In this project we define Arctic extreme seasons in the ERA5 data set, using seasonal anomalies of several surface parameters, and analyze their dynamical substructure and driving processes.

We identify Arctic extreme seasons objectively by using a multi-variate method which combines the seasonal anomalies of different surface parameters, including surface temperature, precipitation, surface heat fluxes, and surface radiation. Thus, we do not simply choose the hottest or wettest season, but also consider seasons which arise from an unusual combination of seasonal anomalies. As regional differences in the surface conditions can have a strong impact on the variability of the surface parameters, we analyze sub-regions with climatologically high, mixed or low sea ice cover separately.

A detailed analysis of extreme Arctic winters does reveal a high variability in their substructure and driving synoptic processes. While some seasons show strongly anomalous seasonal-mean values mainly in one parameter, others are characterized by a combination of very unusual seasonal conditions in terms of temperature, precipitation, and the surface energy balance components. Recurrent synoptic events such as cyclones, blocking and cold air outbreak episodes can strongly influence an entire season, depending on their location relative to the considered region.
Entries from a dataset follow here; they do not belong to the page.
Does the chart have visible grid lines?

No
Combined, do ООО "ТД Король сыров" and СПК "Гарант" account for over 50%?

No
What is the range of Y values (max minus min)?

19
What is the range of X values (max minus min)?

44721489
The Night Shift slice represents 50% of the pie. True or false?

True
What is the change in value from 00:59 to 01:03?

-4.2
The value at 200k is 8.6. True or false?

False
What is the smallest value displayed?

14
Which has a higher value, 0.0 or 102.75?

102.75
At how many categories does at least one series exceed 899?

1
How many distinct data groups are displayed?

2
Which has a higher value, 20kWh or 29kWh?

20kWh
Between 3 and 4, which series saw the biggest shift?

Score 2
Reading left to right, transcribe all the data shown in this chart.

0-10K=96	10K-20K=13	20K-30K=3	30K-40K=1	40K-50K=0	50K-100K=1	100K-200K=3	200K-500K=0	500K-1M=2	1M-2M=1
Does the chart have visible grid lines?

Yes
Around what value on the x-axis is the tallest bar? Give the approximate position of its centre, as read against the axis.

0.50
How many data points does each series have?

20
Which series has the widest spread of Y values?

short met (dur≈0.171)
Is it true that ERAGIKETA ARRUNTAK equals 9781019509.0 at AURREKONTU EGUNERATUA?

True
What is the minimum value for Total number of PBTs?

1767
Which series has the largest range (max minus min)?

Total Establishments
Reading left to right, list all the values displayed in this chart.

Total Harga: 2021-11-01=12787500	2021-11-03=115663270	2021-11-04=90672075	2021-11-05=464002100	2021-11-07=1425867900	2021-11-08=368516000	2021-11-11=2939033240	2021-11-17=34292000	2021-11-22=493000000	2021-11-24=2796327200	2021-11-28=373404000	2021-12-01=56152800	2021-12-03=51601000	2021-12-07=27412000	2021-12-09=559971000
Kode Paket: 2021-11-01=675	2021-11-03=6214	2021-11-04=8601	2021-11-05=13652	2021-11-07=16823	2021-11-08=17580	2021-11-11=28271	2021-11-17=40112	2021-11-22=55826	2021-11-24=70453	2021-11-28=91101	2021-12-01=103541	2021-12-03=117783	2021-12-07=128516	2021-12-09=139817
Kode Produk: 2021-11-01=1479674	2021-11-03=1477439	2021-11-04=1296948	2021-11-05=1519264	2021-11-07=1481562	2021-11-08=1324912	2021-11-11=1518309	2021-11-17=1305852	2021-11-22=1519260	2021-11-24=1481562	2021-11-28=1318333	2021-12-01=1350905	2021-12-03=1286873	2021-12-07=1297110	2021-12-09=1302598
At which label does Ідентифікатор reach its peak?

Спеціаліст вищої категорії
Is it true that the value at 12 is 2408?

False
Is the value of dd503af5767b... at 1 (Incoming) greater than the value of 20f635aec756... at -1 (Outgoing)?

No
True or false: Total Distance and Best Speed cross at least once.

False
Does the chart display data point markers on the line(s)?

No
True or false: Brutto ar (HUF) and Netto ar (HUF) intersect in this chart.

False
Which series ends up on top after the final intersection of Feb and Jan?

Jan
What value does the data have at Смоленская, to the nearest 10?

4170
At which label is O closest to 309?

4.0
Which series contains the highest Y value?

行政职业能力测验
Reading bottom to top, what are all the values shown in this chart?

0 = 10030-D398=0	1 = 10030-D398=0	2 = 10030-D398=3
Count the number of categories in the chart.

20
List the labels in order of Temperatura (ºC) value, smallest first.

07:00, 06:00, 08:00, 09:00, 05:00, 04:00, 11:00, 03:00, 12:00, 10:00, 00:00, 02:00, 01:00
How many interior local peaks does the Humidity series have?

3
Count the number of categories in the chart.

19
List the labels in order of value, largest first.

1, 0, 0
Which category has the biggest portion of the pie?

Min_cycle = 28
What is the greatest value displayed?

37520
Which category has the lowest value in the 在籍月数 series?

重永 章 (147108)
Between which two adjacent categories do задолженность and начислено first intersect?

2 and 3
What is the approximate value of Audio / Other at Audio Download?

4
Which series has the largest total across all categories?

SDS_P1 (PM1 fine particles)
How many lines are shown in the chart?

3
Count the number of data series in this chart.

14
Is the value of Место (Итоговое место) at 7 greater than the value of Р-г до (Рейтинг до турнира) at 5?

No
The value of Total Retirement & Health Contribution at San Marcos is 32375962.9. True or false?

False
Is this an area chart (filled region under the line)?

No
For example, two extreme winters in the Kara and Barents Seas are analyzed which show very different characteristics due to contrasting synoptic conditions (see Figures below). Winter 2011/12 was characterized by constantly above-average temperatures during the season which can be related to the frequent advection of warm air favored by a sequence of quasi-stationary cyclones in the Barents Sea. The strong warm anomaly was further maintained by an enhanced frequency of blocking anticyclones and a reduced frequency of cold air outbreaks in the Kara and Barents Seas. In contrast, winter 2016/17 started with a strongly reduced sea ice coverage and enhanced sea surface temperatures in the same region. This surface preconditioning, together with increased frequencies of cold air outbreaks and cyclones, was responsible for large upward surface flux anomalies and strongly increased precipitation, causing the season to be extreme.